Un bref sourire éclaira le visage de Davlin.
— Oh ! le général sera aussi surpris que les autres. Il ne sait rien de cette réunion. La bonne nouvelle, c’est qu’elle a lieu à l’autre bout de la base. Maintenant, entrez dans la baie de chargement.
Rlinda gloussa :
— Ça, j’aimerais bien voir sa figure, quand il se rendra compte de ce qui se passe.
— Je préférerais filer, si ça ne vous ennuie pas, intervint BeBob. Pour ma part, j’ai assez vu le général.
La baie de chargement était aussi vide que Davlin l’avait promis. La rapidité d’exécution du « spécialiste des indices cachés » émerveillait Rlinda. Mais elle avait passé du temps avec lui sur Rheindic Co et l’avait aidé à secourir les colons de Crenna, de sorte qu’elle avait appris à ne pas sous-estimer son efficacité.
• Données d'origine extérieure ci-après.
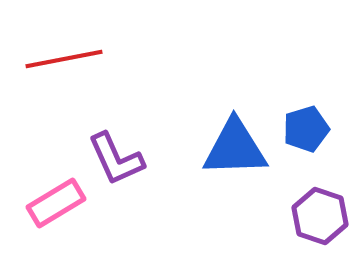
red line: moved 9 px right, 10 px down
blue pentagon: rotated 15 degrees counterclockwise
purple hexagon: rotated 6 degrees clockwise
Sur le tarmac au fond du cratère, le Curiosité Avide avait été laissé intact. Le Foi Aveugle de BeBob stationnait derrière un cordon de sécurité. Les FTD l’avaient radoubé. On lui avait retiré ses diverses marques d’identification, mais il semblait toujours capable de prendre l’espace. Il le faudrait bien.
— Dès qu’on aura décollé, les FTD se mettront à notre poursuite, fit remarquer Rlinda.
— Probablement. C’est pourquoi il nous faut un avantage au départ.
— Il n’y a pas moyen de manœuvrer l’ouverture de la baie de chargement, lança BeBob, consterné. Il faut un laissez-passer militaire. Nous n’arriverons jamais…
— C’est déjà réglé, l’interrompit Davlin, le réduisant au silence d’un regard. Vous deux, grimpez dans le Curiosité et préparez-vous à décoller. Je prends le Foi Aveugle. Il a été confisqué, de sorte que j’aurai peut-être à bricoler ses systèmes.
— Je ne veux pas abandonner mon vaisseau, protesta BeBob. N’est-ce pas à moi de le piloter ?
Rlinda le tira en direction du Curiosité Avide.
— Ce n’est pas le moment. Si quelqu’un peut faire voler le Foi Aveugle, c’est bien Davlin. Allons-y.
Arrivé près des cordons de sécurité qui encerclaient le vaisseau de BeBob, Davlin lança un digidisque à Rlinda. Dans la faible gravité lunaire, l’objet décrivit une boucle gracieuse avant qu’elle l’attrape avec adresse.
— Insérez ces codes dans le système de navigation. L’autorisation de décoller y figure.
Ses deux amis foncèrent vers le Curiosité. Lorsqu’elle atteignit l’écoutille, Rlinda se retourna vers l’espion.
— Davlin… Merci.
Il la regarda fixement un bref instant.
— Vous m’avez attendu sur Rheindic Co, quand n’importe qui m’aurait considéré comme perdu. (Il haussa les épaules, avant de se retourner pour embarquer sur le Foi Aveugle.) C’est le moins que je pouvais faire pour vous.